Successful Antidepressant Therapy Restores the Disturbed Interplay Between TNF-α System and HPA Axis

Background In depressed patients, alterations in the hypothalamo-pituitary-adrenocortical (HPA) system are the most consistent neurobiological finding. HPA axis activity and cytokines are intrinsically intertwined: inflammatory cytokines stimulate adrenocorticotropic hormone (ACTH) and cortisol secretion, while, in turn, glucocorticoids suppress the synthesis of proinflammatory cytokines.

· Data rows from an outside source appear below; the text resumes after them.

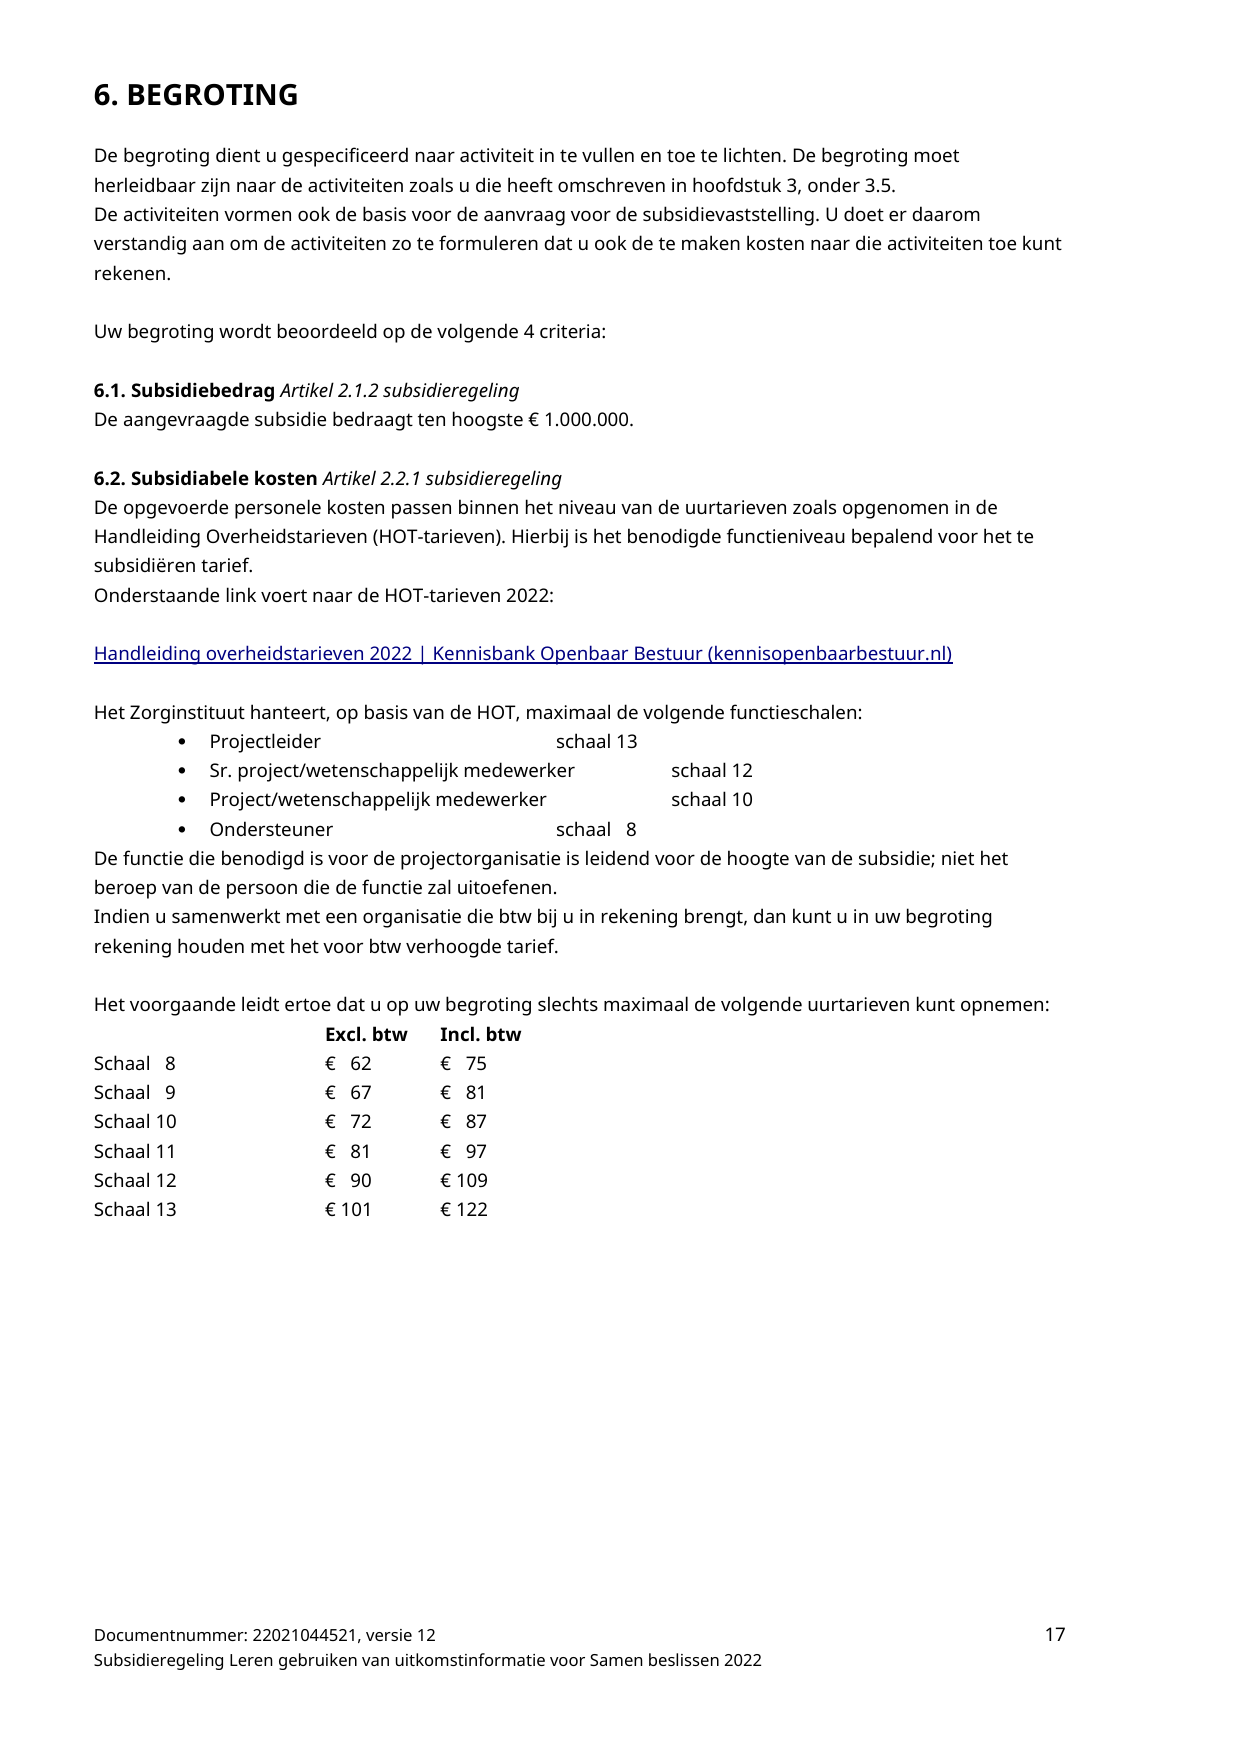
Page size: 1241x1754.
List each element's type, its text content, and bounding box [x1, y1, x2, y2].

list Project/wetenschappelijk medewerker schaal 10 [178, 787, 1066, 812]
text Schaal 9 € 67 € 81 [94, 1079, 1066, 1105]
text Uw begroting wordt beoordeeld op de volgende 4 criteria: [94, 318, 1066, 344]
text Het Zorginstituut hanteert, op basis van de HOT, maximaal de volgende functieschalen: [94, 699, 1066, 724]
list Ondersteuner schaal 8 [178, 816, 1066, 842]
text Schaal 8 € 62 € 75 [94, 1050, 1066, 1076]
text Het voorgaande leidt ertoe dat u op uw begroting slechts maximaal de volgende uurtarieven kunt opnemen: [94, 992, 1066, 1017]
text Schaal 13 € 101 € 122 [94, 1197, 1066, 1222]
text De aangevraagde subsidie bedraagt ten hoogste € 1.000.000. [94, 406, 1066, 432]
text Schaal 11 € 81 € 97 [94, 1138, 1066, 1163]
list Projectleider schaal 13 [178, 728, 1066, 754]
text De functie die benodigd is voor de projectorganisatie is leidend voor de hoogte van de subsidie; niet het beroep van de persoon die de functie zal uitoefenen. [94, 845, 1066, 900]
list Sr. project/wetenschappelijk medewerker schaal 12 [178, 757, 1066, 783]
text 6.1. Subsidiebedrag Artikel 2.1.2 subsidieregeling [94, 377, 1066, 402]
text Schaal 10 € 72 € 87 [94, 1109, 1066, 1134]
text Schaal 12 € 90 € 109 [94, 1167, 1066, 1193]
text Handleiding overheidstarieven 2022 | Kennisbank Openbaar Bestuur (kennisopenbaarbestuur.nl) [94, 640, 1066, 666]
text Excl. btw Incl. btw [94, 1021, 1066, 1046]
text 6.2. Subsidiabele kosten Artikel 2.2.1 subsidieregeling [94, 465, 1066, 490]
text 6. BEGROTING [94, 74, 1066, 113]
text De activiteiten vormen ook de basis voor de aanvraag voor de subsidievaststelling. U doet er daarom verstandig aan om de activiteiten zo te formuleren dat u ook de te maken kosten naar die activiteiten toe kunt rekenen. [94, 201, 1066, 285]
text De opgevoerde personele kosten passen binnen het niveau van de uurtarieven zoals opgenomen in de Handleiding Overheidstarieven (HOT-tarieven). Hierbij is het benodigde functieniveau bepalend voor het te subsidiëren tarief. [94, 494, 1066, 578]
text De begroting dient u gespecificeerd naar activiteit in te vullen en toe te lichten. De begroting moet herleidbaar zijn naar de activiteiten zoals u die heeft omschreven in hoofdstuk 3, onder 3.5. [94, 143, 1066, 198]
text Onderstaande link voert naar de HOT-tarieven 2022: [94, 582, 1066, 607]
text Indien u samenwerkt met een organisatie die btw bij u in rekening brengt, dan kunt u in uw begroting rekening houden met het voor btw verhoogde tarief. [94, 904, 1066, 959]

Methods We examined alterations in plasma levels of tumor necrosis factor-α (TNF-α), levels of its soluble receptors p55 (sTNF-R p55) and p75 (sTNF-R p75) as well as changes in the HPA system function using the combined dexamethasone/corticotropin-releasing hormone (dex/CRH) test on admission and at discharge in 70 depressed inpatients without inflammation. Results On admission, TNF-α levels were inversely associated with the ACTH response to the combined dex/CRH test. Changes in TNF-α, sTNF-R p55, and sTNF-R p75 plasma levels from admission to discharge were positively correlated with the dex/CRH test outcome at discharge. Subgroup analysis revealed that this association was restricted to those patients achieving remission. In this subgroup, TNF-α levels at discharge were also positively correlated with dex/CRH test response at discharge. Conclusions Our results suggest that elevated HPA axis activity in acute depression suppresses TNF-α system activity, while after remission, when HPA axis activity has normalized, the TNF-α system seems to gain influence on the HPA system.